Adapting new models of work are critical in a country such as Greece, added Linda Gouta, the Change Management Director for Hellenic Petroleum. Women can play a critical role in bolstering the confidence of stakeholders wary of taking risks during an economic crisis. "You know the classic joke, but I'll say it again: if Lehman Brothers had been Lehman Sisters, we would have never had these problems."

Caroline Turner, Secretary General of the BHCC, speaks.
So could flex-time be the solution to Greece's bureaucratic woes? It may -- but organizational change in a country low on funds and built on systems of patronage, wasta  and hierarchy will take time.

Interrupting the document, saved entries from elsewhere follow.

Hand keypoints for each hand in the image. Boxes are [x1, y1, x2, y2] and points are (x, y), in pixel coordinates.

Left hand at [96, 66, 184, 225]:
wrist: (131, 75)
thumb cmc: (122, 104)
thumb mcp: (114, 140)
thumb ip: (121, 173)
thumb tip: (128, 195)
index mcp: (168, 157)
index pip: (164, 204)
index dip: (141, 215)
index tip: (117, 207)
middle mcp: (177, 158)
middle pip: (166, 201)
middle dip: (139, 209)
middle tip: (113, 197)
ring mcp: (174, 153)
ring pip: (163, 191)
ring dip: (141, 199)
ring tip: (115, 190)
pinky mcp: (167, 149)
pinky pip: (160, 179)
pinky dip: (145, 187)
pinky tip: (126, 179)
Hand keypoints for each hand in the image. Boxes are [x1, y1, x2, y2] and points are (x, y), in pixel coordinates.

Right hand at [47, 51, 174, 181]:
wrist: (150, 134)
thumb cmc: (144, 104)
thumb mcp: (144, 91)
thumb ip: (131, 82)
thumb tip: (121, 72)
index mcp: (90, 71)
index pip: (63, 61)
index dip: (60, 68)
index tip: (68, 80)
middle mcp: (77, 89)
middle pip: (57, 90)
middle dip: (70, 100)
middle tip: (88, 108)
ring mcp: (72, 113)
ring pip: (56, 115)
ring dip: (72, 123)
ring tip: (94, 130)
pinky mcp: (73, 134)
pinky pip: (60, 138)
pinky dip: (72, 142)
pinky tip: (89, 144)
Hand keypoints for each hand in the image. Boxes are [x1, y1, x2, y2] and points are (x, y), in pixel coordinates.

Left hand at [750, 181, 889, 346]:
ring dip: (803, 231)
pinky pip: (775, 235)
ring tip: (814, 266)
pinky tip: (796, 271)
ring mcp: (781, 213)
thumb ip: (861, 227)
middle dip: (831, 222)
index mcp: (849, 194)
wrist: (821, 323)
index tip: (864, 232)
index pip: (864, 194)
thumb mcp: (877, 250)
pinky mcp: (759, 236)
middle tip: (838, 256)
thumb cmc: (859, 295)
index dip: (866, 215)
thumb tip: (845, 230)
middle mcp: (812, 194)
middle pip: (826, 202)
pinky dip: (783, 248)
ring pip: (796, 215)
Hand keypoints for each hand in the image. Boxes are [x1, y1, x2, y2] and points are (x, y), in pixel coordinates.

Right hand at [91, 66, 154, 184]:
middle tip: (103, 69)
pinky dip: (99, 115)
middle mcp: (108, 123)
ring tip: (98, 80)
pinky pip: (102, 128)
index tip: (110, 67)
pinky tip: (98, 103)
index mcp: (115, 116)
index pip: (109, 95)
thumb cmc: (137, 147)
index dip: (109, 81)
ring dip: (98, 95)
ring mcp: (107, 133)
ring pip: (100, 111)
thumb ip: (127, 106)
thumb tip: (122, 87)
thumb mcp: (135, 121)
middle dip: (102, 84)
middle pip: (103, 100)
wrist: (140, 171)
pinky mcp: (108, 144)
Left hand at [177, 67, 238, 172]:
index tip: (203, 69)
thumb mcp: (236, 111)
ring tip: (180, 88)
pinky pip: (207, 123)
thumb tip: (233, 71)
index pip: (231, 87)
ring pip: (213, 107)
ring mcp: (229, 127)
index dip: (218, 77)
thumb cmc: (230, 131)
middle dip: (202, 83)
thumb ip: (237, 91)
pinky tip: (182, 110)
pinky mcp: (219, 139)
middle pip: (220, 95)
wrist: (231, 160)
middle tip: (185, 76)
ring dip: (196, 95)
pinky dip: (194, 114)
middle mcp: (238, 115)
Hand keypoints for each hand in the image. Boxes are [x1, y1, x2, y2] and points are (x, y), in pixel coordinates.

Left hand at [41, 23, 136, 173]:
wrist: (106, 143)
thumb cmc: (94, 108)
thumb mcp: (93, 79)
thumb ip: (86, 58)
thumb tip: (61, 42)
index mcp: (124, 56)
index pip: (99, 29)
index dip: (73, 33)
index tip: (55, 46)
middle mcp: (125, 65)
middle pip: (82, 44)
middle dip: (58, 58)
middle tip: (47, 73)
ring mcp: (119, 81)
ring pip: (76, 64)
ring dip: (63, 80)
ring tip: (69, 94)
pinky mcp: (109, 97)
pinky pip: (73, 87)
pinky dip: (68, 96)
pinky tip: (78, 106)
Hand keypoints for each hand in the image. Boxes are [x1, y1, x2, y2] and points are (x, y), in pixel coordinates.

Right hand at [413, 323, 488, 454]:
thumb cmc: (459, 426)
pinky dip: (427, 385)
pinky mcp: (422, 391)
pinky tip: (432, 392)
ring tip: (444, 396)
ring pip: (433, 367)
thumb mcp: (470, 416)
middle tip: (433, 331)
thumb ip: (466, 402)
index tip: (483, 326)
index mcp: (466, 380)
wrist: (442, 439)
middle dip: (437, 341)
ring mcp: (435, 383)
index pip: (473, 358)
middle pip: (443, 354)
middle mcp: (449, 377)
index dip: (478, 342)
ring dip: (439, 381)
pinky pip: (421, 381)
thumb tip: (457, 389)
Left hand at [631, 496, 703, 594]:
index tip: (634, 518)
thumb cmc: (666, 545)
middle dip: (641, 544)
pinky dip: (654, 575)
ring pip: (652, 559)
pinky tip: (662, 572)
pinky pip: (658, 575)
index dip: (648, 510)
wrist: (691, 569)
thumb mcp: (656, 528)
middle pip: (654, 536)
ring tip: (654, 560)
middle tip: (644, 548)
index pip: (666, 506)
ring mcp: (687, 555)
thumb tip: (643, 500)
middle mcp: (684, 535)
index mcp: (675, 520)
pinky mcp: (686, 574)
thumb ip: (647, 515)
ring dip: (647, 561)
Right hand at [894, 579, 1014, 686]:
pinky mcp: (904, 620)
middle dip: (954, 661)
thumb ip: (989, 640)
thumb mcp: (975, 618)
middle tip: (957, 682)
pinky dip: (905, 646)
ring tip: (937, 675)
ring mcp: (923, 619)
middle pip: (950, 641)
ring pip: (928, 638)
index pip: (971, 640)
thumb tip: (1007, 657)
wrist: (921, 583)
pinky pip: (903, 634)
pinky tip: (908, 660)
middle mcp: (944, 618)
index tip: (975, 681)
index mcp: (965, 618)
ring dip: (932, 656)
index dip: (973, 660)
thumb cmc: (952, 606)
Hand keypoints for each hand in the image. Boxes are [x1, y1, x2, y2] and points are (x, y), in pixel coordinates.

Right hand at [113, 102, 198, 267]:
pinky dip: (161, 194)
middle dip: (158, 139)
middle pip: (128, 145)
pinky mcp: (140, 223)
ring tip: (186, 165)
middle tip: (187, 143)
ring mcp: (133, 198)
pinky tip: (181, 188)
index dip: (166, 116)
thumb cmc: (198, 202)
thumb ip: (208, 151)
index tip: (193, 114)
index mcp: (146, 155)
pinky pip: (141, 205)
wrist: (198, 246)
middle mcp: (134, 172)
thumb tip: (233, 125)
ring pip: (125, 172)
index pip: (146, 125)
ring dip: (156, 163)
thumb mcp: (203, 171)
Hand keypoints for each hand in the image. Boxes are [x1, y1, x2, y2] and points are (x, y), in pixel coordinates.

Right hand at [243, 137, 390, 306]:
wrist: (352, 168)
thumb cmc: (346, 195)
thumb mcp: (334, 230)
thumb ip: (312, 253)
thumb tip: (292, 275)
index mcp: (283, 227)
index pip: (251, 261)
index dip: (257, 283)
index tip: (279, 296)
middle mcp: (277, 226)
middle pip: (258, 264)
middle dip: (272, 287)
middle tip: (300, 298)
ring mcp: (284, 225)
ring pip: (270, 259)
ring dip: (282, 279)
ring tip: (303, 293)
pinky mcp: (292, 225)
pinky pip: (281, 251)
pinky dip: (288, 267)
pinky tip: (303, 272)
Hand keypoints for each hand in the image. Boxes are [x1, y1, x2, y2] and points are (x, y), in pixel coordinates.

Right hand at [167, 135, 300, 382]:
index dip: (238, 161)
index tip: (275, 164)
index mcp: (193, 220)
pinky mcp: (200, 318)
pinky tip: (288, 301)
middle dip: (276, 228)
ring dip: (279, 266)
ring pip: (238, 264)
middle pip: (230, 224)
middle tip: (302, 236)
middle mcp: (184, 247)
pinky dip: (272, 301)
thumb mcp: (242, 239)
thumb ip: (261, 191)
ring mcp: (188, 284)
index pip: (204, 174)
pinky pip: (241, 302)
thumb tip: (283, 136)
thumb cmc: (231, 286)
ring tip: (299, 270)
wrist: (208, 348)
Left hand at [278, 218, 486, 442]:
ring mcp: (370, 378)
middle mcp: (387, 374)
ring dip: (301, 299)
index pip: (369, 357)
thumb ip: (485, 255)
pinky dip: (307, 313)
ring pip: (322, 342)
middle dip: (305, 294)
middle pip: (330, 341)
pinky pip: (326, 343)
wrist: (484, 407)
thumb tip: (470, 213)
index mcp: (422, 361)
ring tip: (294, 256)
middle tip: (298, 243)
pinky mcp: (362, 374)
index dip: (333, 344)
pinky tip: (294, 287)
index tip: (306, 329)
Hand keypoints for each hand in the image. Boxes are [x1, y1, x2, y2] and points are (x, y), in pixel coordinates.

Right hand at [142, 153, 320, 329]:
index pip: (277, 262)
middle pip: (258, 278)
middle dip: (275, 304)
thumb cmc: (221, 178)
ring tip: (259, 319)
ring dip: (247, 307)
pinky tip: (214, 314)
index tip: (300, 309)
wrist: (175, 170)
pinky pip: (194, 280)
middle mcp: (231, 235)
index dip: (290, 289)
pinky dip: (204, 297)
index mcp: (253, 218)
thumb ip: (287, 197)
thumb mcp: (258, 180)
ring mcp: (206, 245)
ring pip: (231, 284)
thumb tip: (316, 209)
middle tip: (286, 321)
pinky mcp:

For at the heart of Maitland's argument lies an inherent value system: people want to work -- they just want more freedom when and how to do it. As one local City Hall employee told me: "Work? A government employee will do anything he can to make sure he doesn't lift a finger until the clock strikes 3. He will work as hard as he can to do nothing." 

Flex-time may have to wait.

Thursday, July 19, 2012

The "Taxitsou" of Rhodes


The sun is rapacious in Rhodes. It devours everything, including the shade I stand under as I wait for a taxi that is 20 minutes late to drive me to the airport. "Thirty seconds. I'm rounding the corner now," the driver croons into my cell phone. 

His tone makes me think he's sitting in a cafe somewhere, stirring his espresso. I look around in mild desperation. If I hotwired a Vespa, nobody would notice, right? There's about 300 in the parking lot. I eye the skiff floating to my right in the water. Maybe a boat would be faster... 

Sanity prevails as I spy a taxi behind the trees. An older woman in her 50s sits at the wheel of one, polishing her sunglasses. "Are you free?" I ask.

"Of course," she says. "Get in." She's a rare sight in Greece -- a woman taxi driver (or taxitzou). I tell her so as we speed along the narrow seaside highway, swerving through buses, scooters, Germans. She laughs. "I was one of the first," she says with pride. "There's about 17 of us now, but it's still very male-dominated." 

Originally from the Peloponnese, she was widowed when her husband died in his 40s. Left with three children, she has worked for Rhodes's taxi monopoly for over a decade. "You need to love this work in order to do it," the 58-year old says. "Because men still think it 'man's work'."

Has the crisis forced people to change their minds? "Some. Back then, they used to say: 'Go clean some dishes'. But now slowly men are letting their wives work more."

Though business is slow this season, her clients are loyal. "I have an American woman who wouldn't change me for anything," she says. She attributes this to her efficiency: she's always on time, always uses the meter, and scoffs at the "reckless" driving style of the men in her company. 

Female taxi drivers in Dubai share a laugh.  Courtesy Dubai Taxi.
Her story reminds me of the all-female taxi service in Dubai: so-called "pink taxis" that the Government had launched in response to harassment and safety concerns a few years ago. They've been extremely successful, and are now a popular service for tourists and families that prefer the "safe qualities" of a female driver. 

"I always thought I might like to have an all-female taxi service of my own," she muses as I tell her about the company. I've had this in my mind for so many years but, you know..."

The "you know" encompasses a lot: the difficulty in starting a business in Greece, the slump in clients, the ongoing crisis, her age. "I've been working since I was 12," she says. "At my age, to start a business..." she shrugs. 

I stop short of telling her it's possible. That these days, people often switch careers into their 50s and 60s. Because that's America, land of over-optimism, can-doism. This is Brokeistan, where these days, you're lucky to get a pension once you retire. We reach the airport and she rushes to help me with my bags. As I thank her, another car honks impatiently and yells at her to move out of the way. My last vision as I rush into the terminal is of a stout figure planted in the middle of the road, wagging her figure at an impatient (male) driver. I grin. Geia sou, re taksitzou! Eisai proti.